Unfilled positions lead to a breakdown in communication between customers, partners, and team members. The result? Confusion, unhappy employees, angry customers, and lost revenue to name a few. Consider again the example of the salesperson who leaves to work for a competitor. If someone from your team doesn’t bridge the gap and stay in touch with the clients in their book of business, they run the risk of leaving — running right into the arms of your competition.
The Advantages of Maintaining Your Hiring Momentum
It doesn’t matter if the subject is exercise, locomotive trains, or hiring; maintaining a steady pace is always easier than starting again after a dead stop. Your acquisition costs and time commitments can be managed by the pace of your talent acquisition process.
Consider the following reasons how a continual hiring mode can benefit your organization.
It provides faster recovery after a position has been vacated because a continual hiring mode reduces that static time to fill period.
Your rate and risk of turnover due to employee burnout and frustration are reduced. It is much easier to support abandoned workloads temporarily than to accept them with no end in sight.

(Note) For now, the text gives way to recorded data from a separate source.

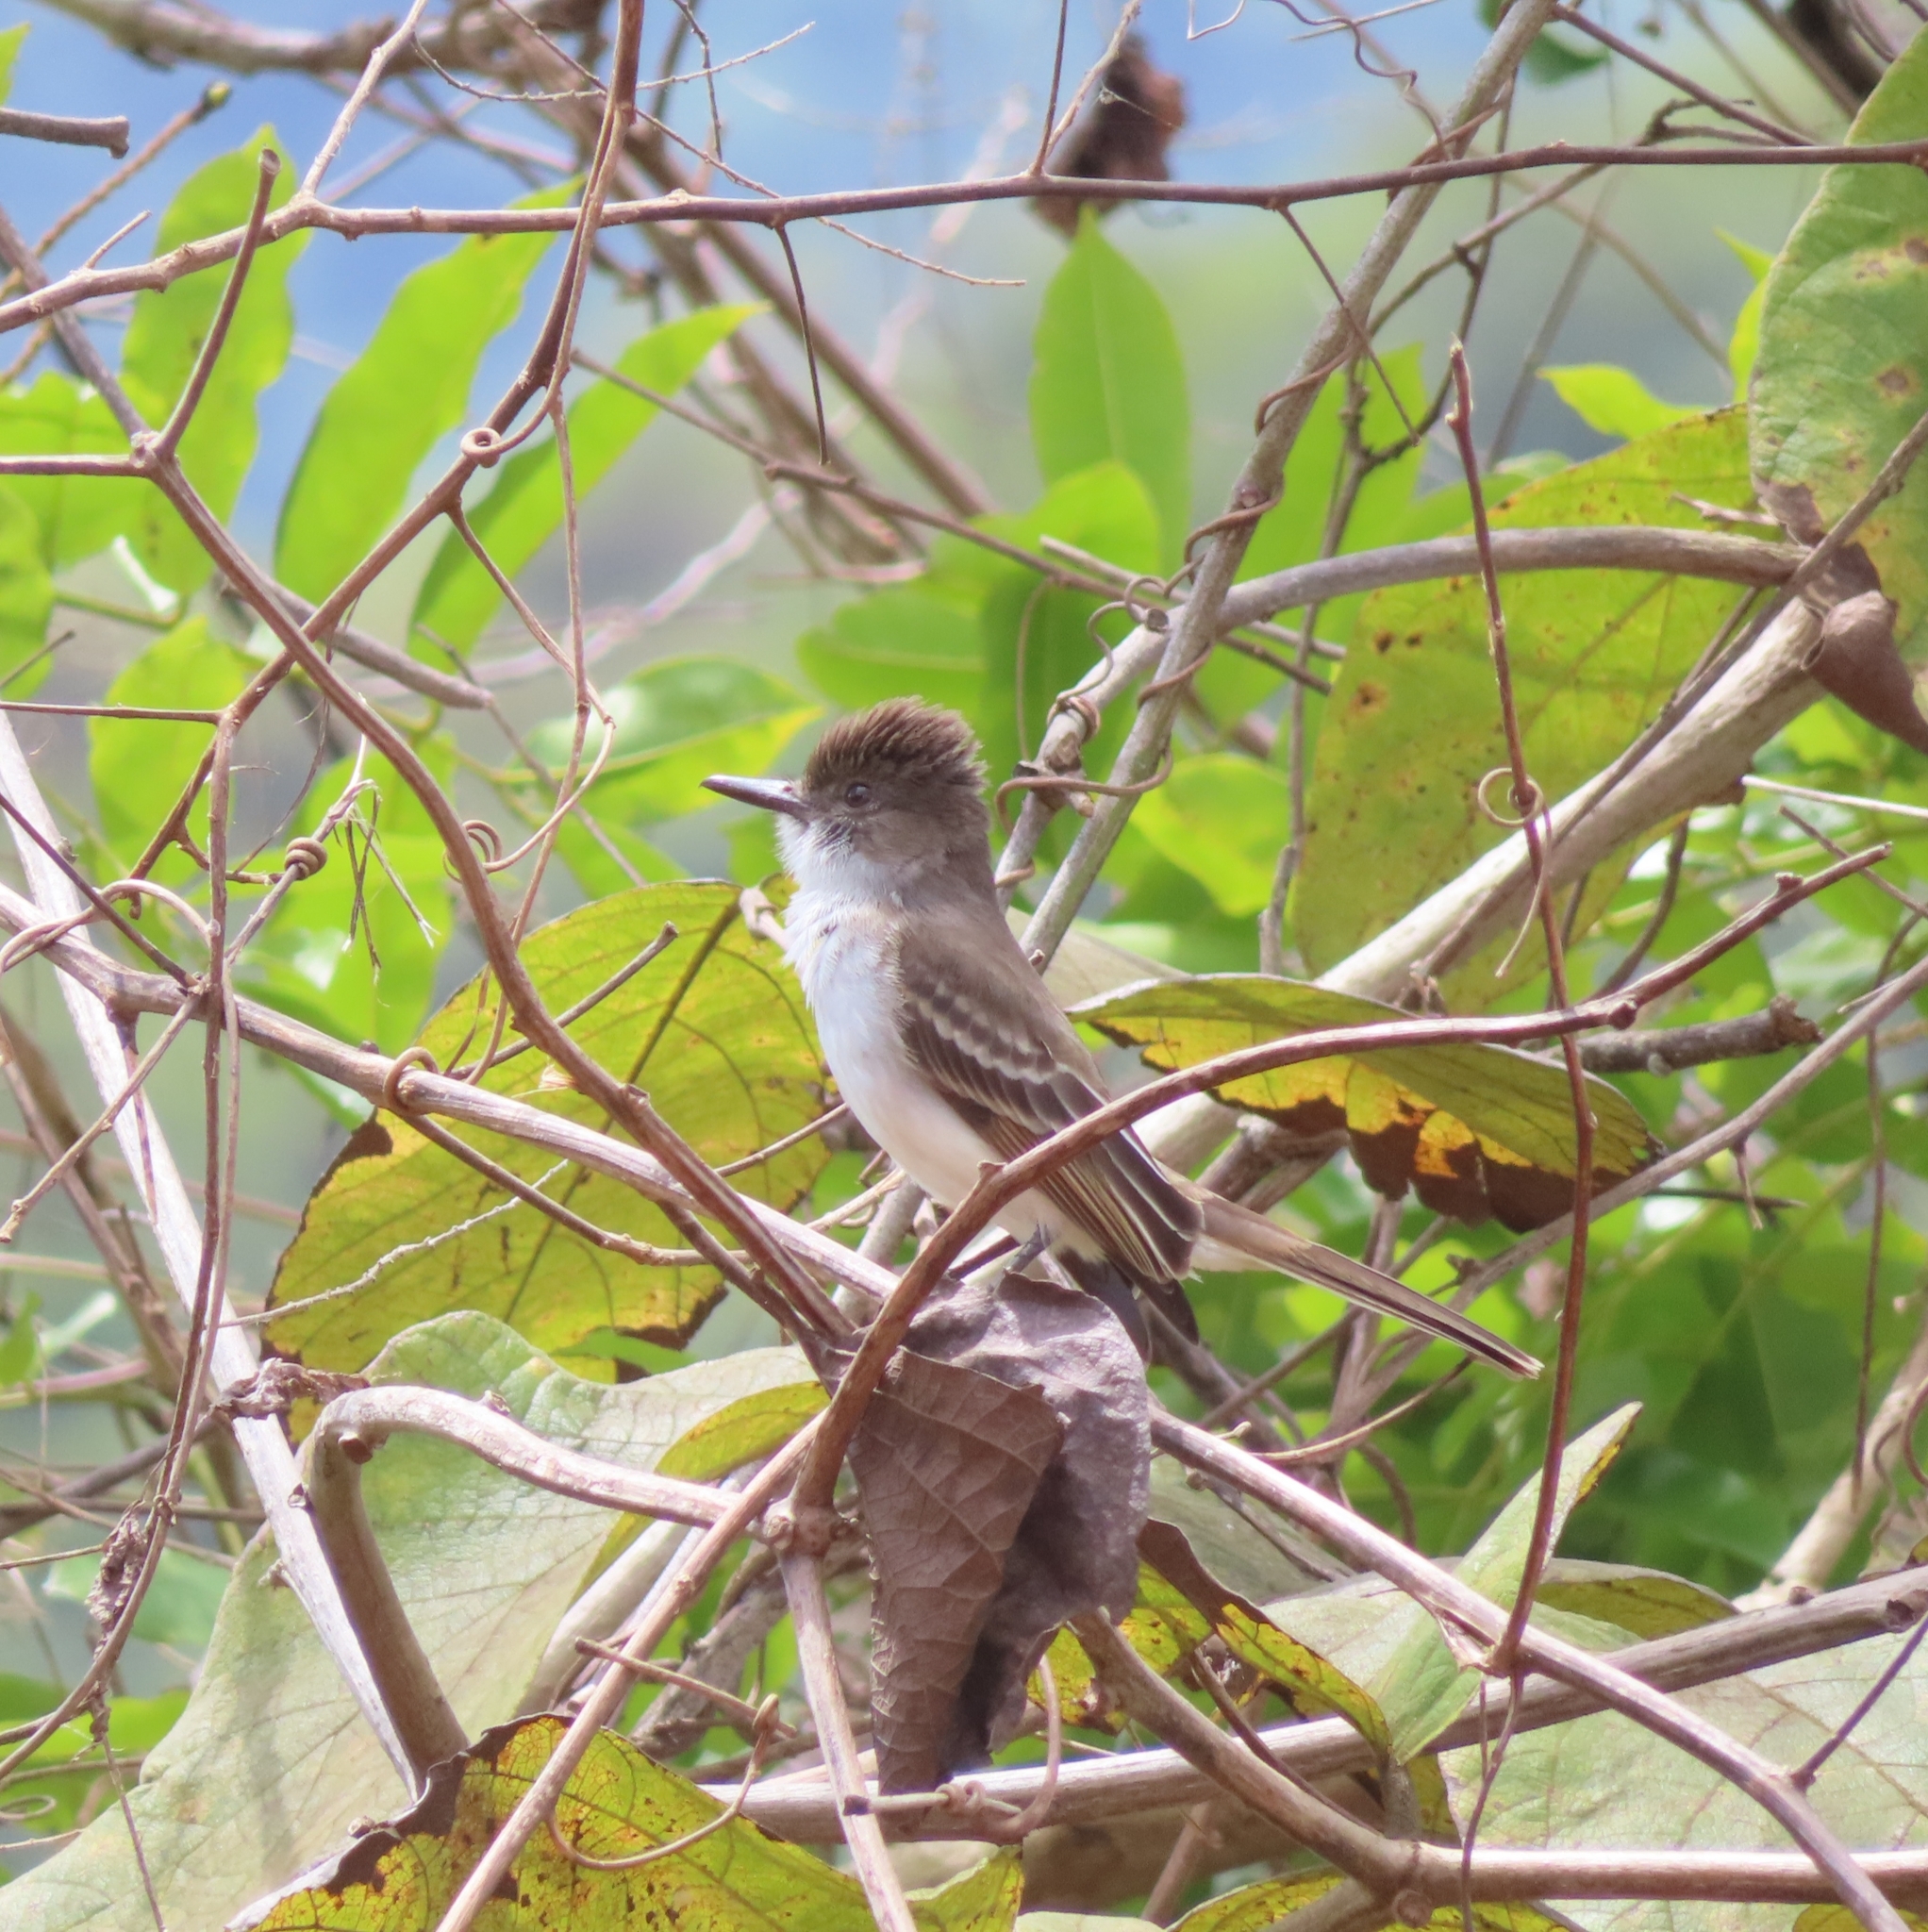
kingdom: Animalia
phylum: Chordata
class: Aves
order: Passeriformes
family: Tyrannidae
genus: Myiarchus
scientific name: Myiarchus antillarum
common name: Puerto rican flycatcher
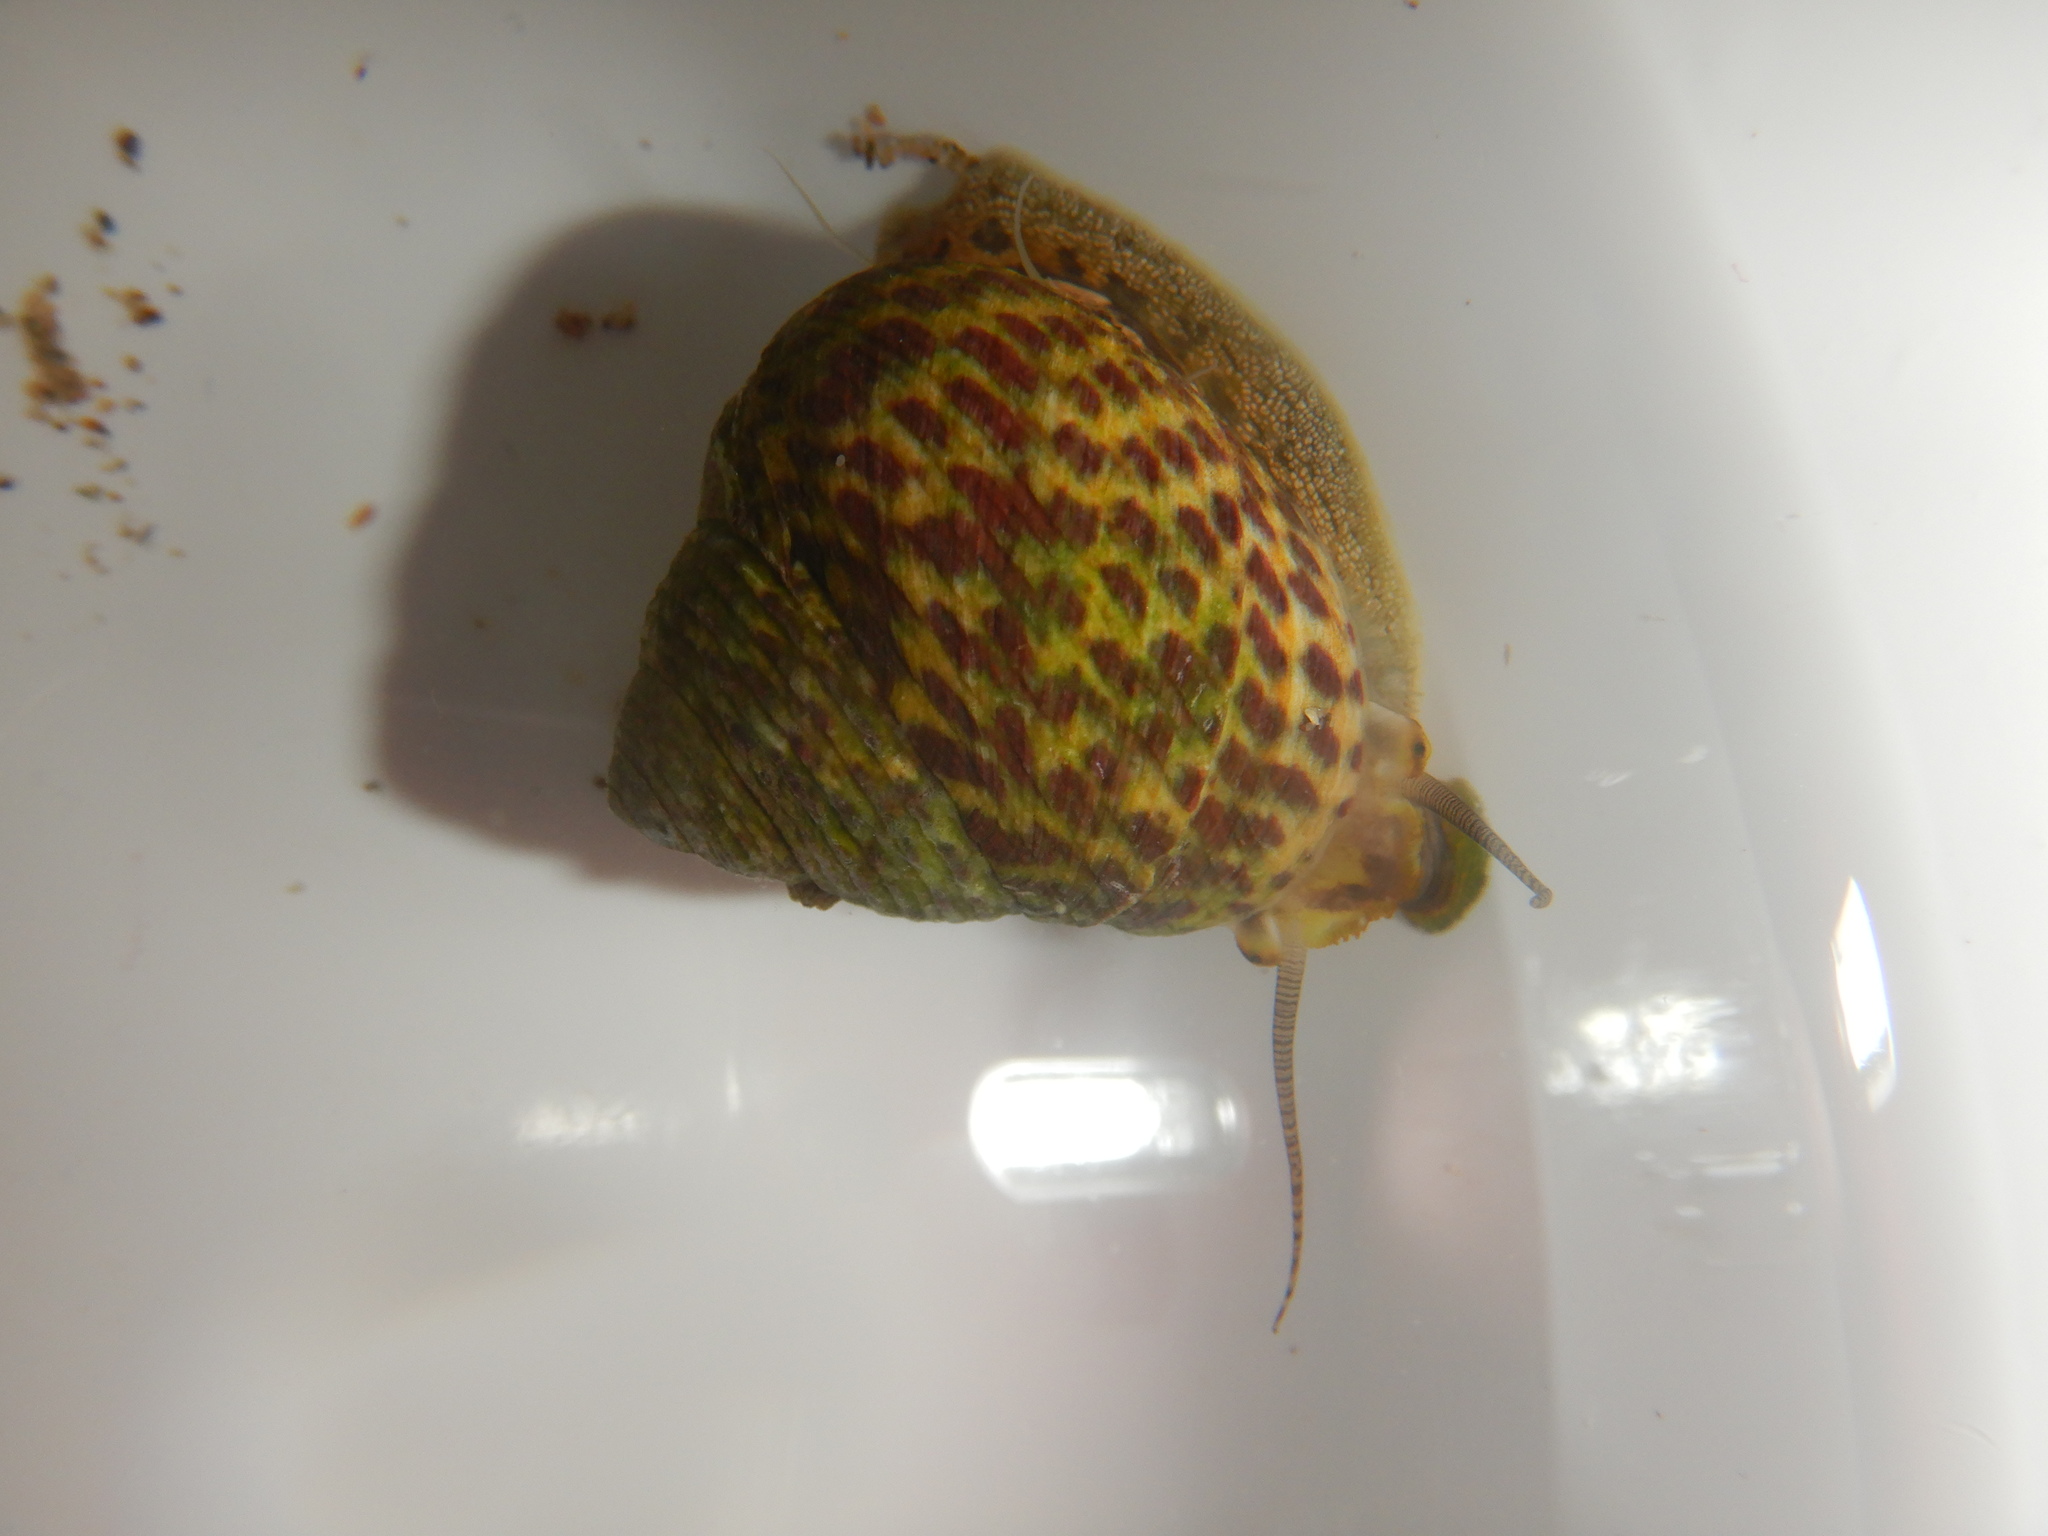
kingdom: Animalia
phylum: Mollusca
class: Gastropoda
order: Trochida
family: Trochidae
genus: Phorcus
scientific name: Phorcus turbinatus
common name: Turbinate monodont
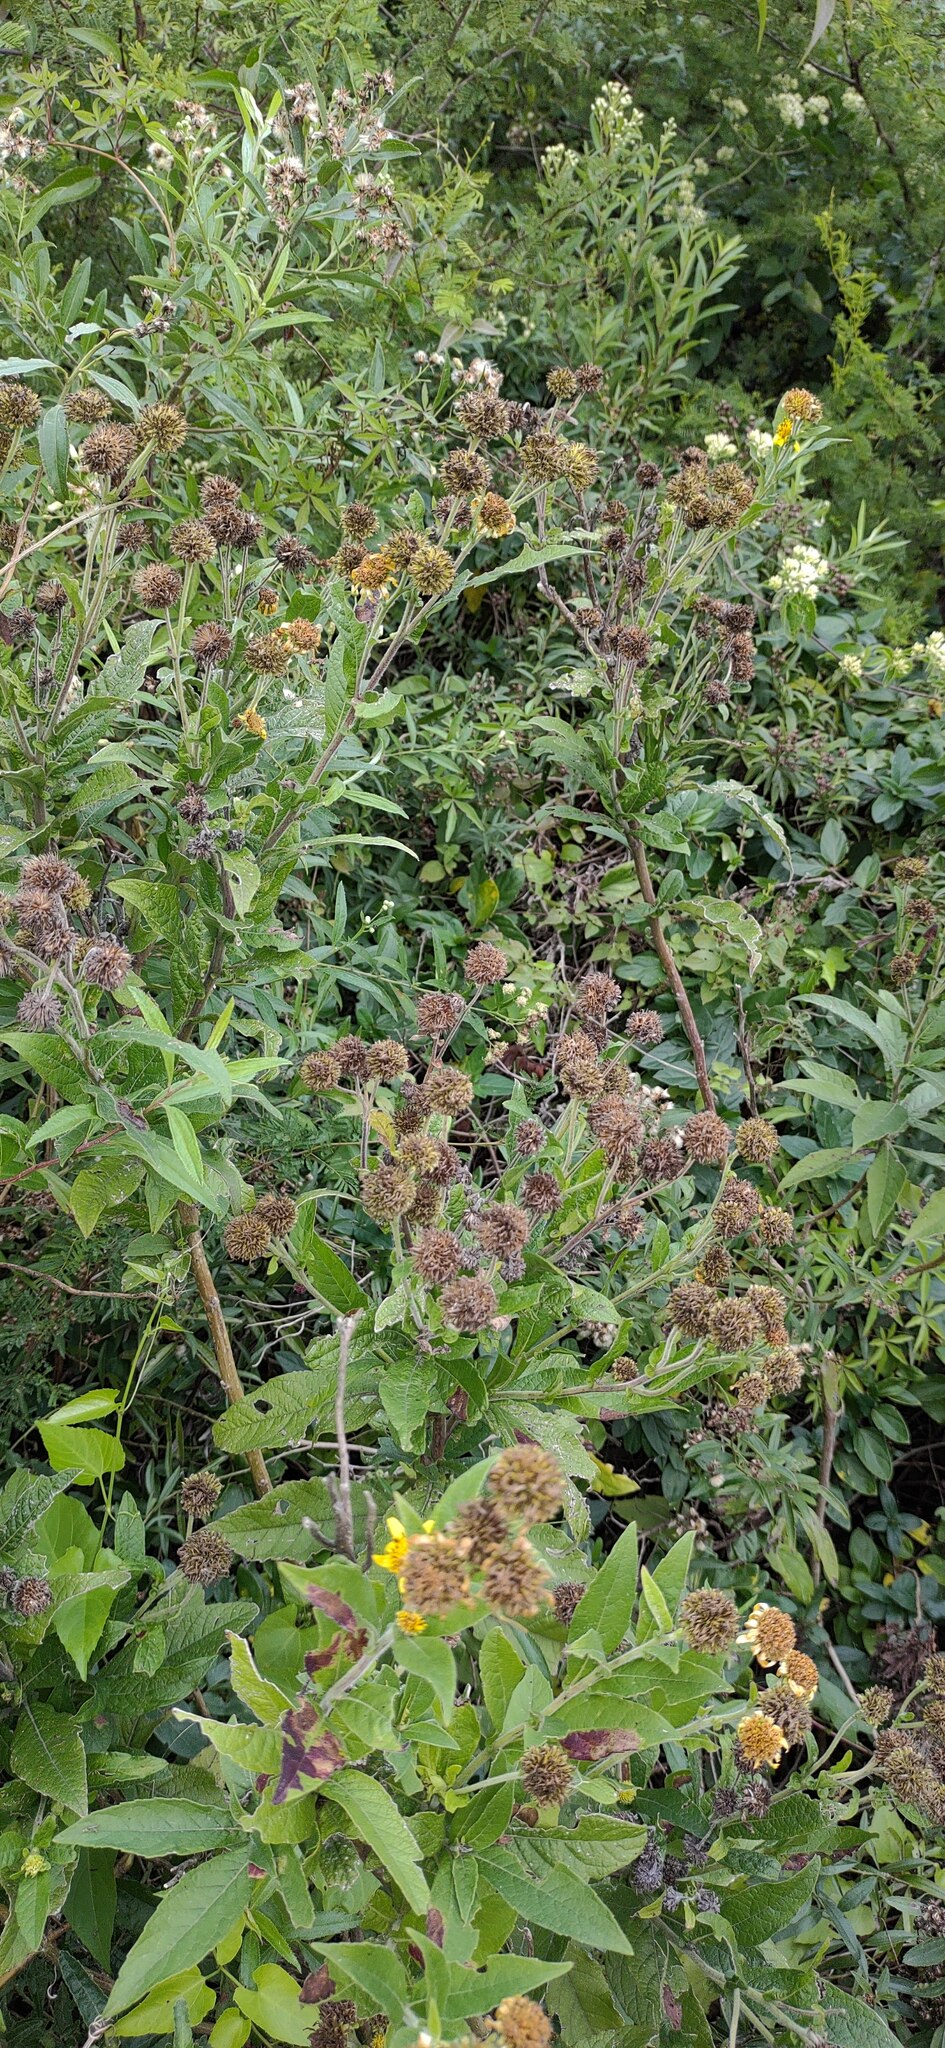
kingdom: Plantae
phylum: Tracheophyta
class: Magnoliopsida
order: Asterales
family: Asteraceae
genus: Verbesina
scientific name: Verbesina subcordata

Continual hiring closes gaps in work inefficiencies that can decrease your market competitiveness.
It fosters proactive versus reactive hiring decisions. Don’t force your hiring managers and HR professionals to make snap decisions.
Ongoing hiring affords you the ability to maintain your high-quality standards in candidate selection rather than forcing you to hire out of desperation.
We do need to mention one very important note of caution though. Working to fill vacant positions does not mean rushing through the hiring process just to find a replacement. The cost of making a bad hire due to a rushed process or hasty decisions will cost you even more than leaving a position unfilled. You still need to follow a structured hiring process that clearly defines your talent needs.
Here’s the bottom line. Before you justify an unfilled position with the recovered costs of salary and benefits, think for a moment about what the vacancy might be costing you in the long run. Whether you realize it or not, the risks probably far outweigh the rewards. This is also why many organizations know that partnering with the right recruitment firm can help speed up and support their hiring efforts.